7 April 2000




Richard Bannister

(JHWalter, Linclon)

THE strong £ is still the most notable factor in depressing second-hand machinery prices this spring. The effect of sterling linked with ever-increasing pressure on farm incomes is taking its toll as potential buyers (both farmers and dealers) look hard at expenditure within their businesses.

In addition, a simple case of supply and demand is at work. There has already been a large number of sales with a lot of good quality equipment on offer this year. Making a sale stand out in this environment is difficult and smaller ones can suffer as a result.

The increasing trend toward contract farming, either whole farm or just a few operations, plus substantial restructuring of farming businesses continues to create a surplus of machinery. When disposing of kit the auction is still the only true test of the open market and is by far the most efficient way of selling.

While there can be no replacement for the traditional on-farm dispersal sale, the opportunity to hold a joint farm sale can provide a new route of disposal for those with a small amount of good quality machinery to sell.

The alternative for many would be to enter machinery in to a collective sale which is often viewed with suspicion as there is rarely openness with regard to those entering equipment. The possibility of purchasing equipment which may have a hidden problem is amplified in this arena. In contrast, the joint farm sale should offer an opportunity to talk with the previous owner which can often allay those fears.

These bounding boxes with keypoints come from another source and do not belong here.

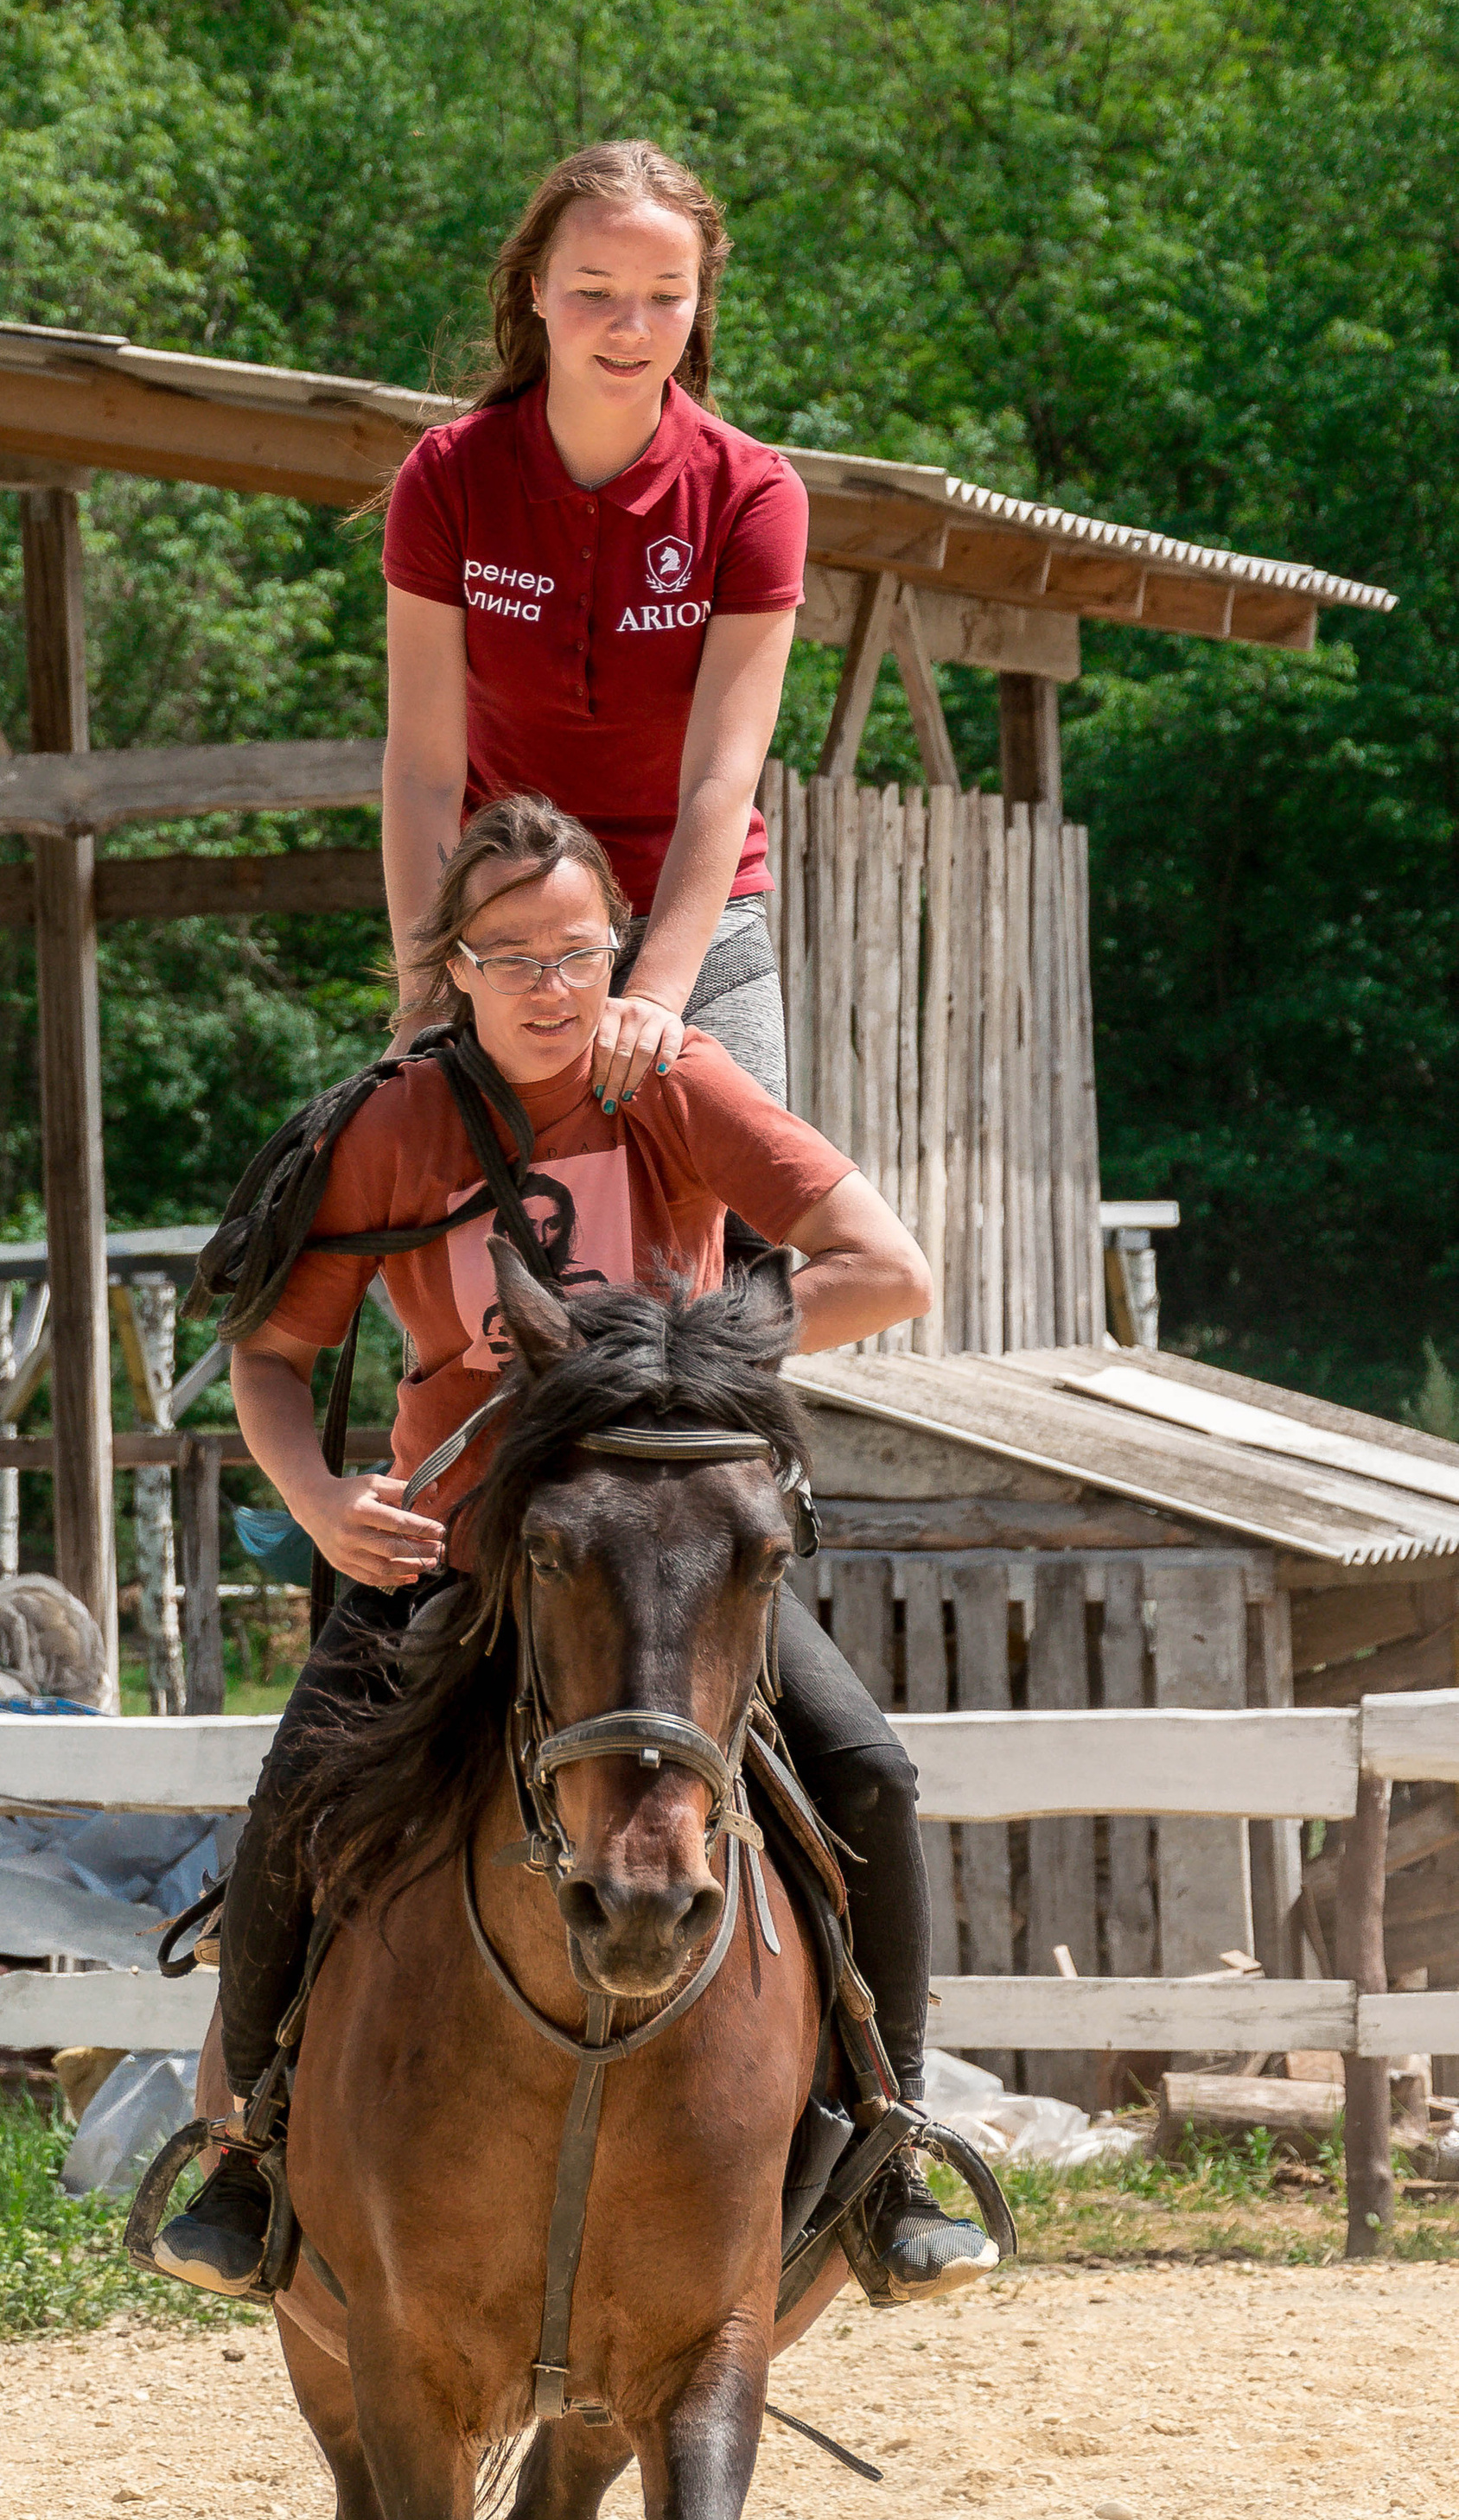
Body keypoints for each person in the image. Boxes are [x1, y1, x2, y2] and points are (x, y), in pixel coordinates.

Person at [156, 794, 999, 2306]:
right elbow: (271, 1357)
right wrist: (318, 1499)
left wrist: (690, 1359)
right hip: (445, 1542)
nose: (554, 984)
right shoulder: (391, 1124)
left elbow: (893, 1270)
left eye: (579, 949)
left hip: (656, 1554)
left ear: (620, 951)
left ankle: (889, 2152)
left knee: (864, 1764)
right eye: (514, 956)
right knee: (292, 1799)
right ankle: (251, 2157)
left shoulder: (678, 1080)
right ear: (453, 970)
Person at [381, 137, 804, 1114]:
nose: (631, 326)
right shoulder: (447, 477)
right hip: (501, 934)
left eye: (666, 293)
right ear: (534, 290)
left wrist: (654, 992)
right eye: (594, 290)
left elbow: (720, 775)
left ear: (701, 301)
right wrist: (424, 990)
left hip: (694, 926)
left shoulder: (753, 494)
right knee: (412, 1224)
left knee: (762, 1245)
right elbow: (422, 773)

To this end, the joint farm sale should, as far as possible, include machinery from local farmers whose main intention is to sell rather than simply to test the market. Vendors must also be willing to stand by their machine and talk to prospective buyers. This approach will hopefully maintain the premiums normally achieved only at a genuine dispersal.

But there are pros and cons. Vendors must contend with transport costs while auctioneers have the tricky job of finding a suitable location. The sale will still, to a degree, be viewed with suspicion depending on how open the vendors are willing to be. In addition, all parties have to work closely together to ensure its smooth running.

By joining with other vendors costs are spread making the occasion more economical and increasing the budget for marketing the sale itself. In addition, the quality and not just quantity of machinery on offer will help attract buyers from all areas at a time when sales are prevalent and there is real competition for buyers. If things are properly structured, vendors will be encouraged to sell rather than just test the market which is of further benefit to buyers.

Flat-rate commission

The big question is how much will it cost? One option is to level a flat-rate commission and a share of the costs (split in relation to the amount sold) or a simple flat-rate commission with a second tier for reserved machines remaining unsold. These methods are designed to encourage the vendor to be as realistic as possible when selling, either to reduce liability to costs or avoid being charged commission for lots unsold.

The joint farm sale principle is not a new idea, but a reinvention of the collective approach. However, for it to work vendors must be open and realistic in their approach to reap the benefits of strong prices and reduced costs.

It is not to say that the collective sale does not still thrive, but to effectively sell quality machinery at a premium, the joint farm sale principle works. &#42

Richard Bannister advocates joint farm sales to dispose of quality machinery.